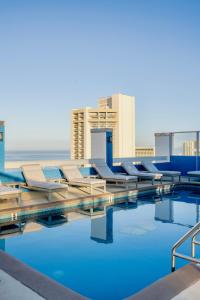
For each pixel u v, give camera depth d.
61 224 6.24
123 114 76.94
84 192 8.55
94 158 11.69
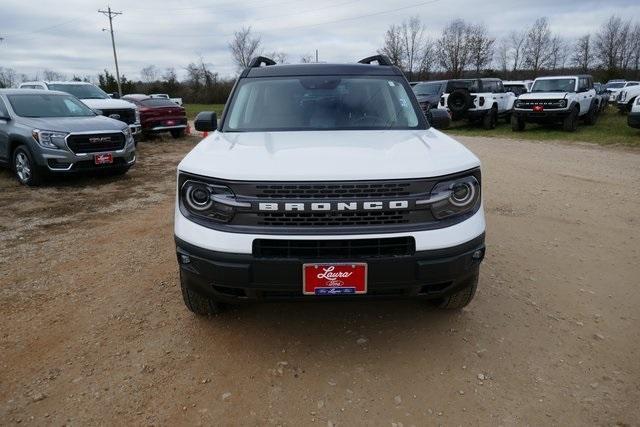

::::::::::

Please retype every record above exactly, leaving out the pictures.

§ WRITTEN REPLY
For each pixel u v, give camera depth d.
61 224 6.24
123 114 76.94
84 192 8.55
94 158 11.69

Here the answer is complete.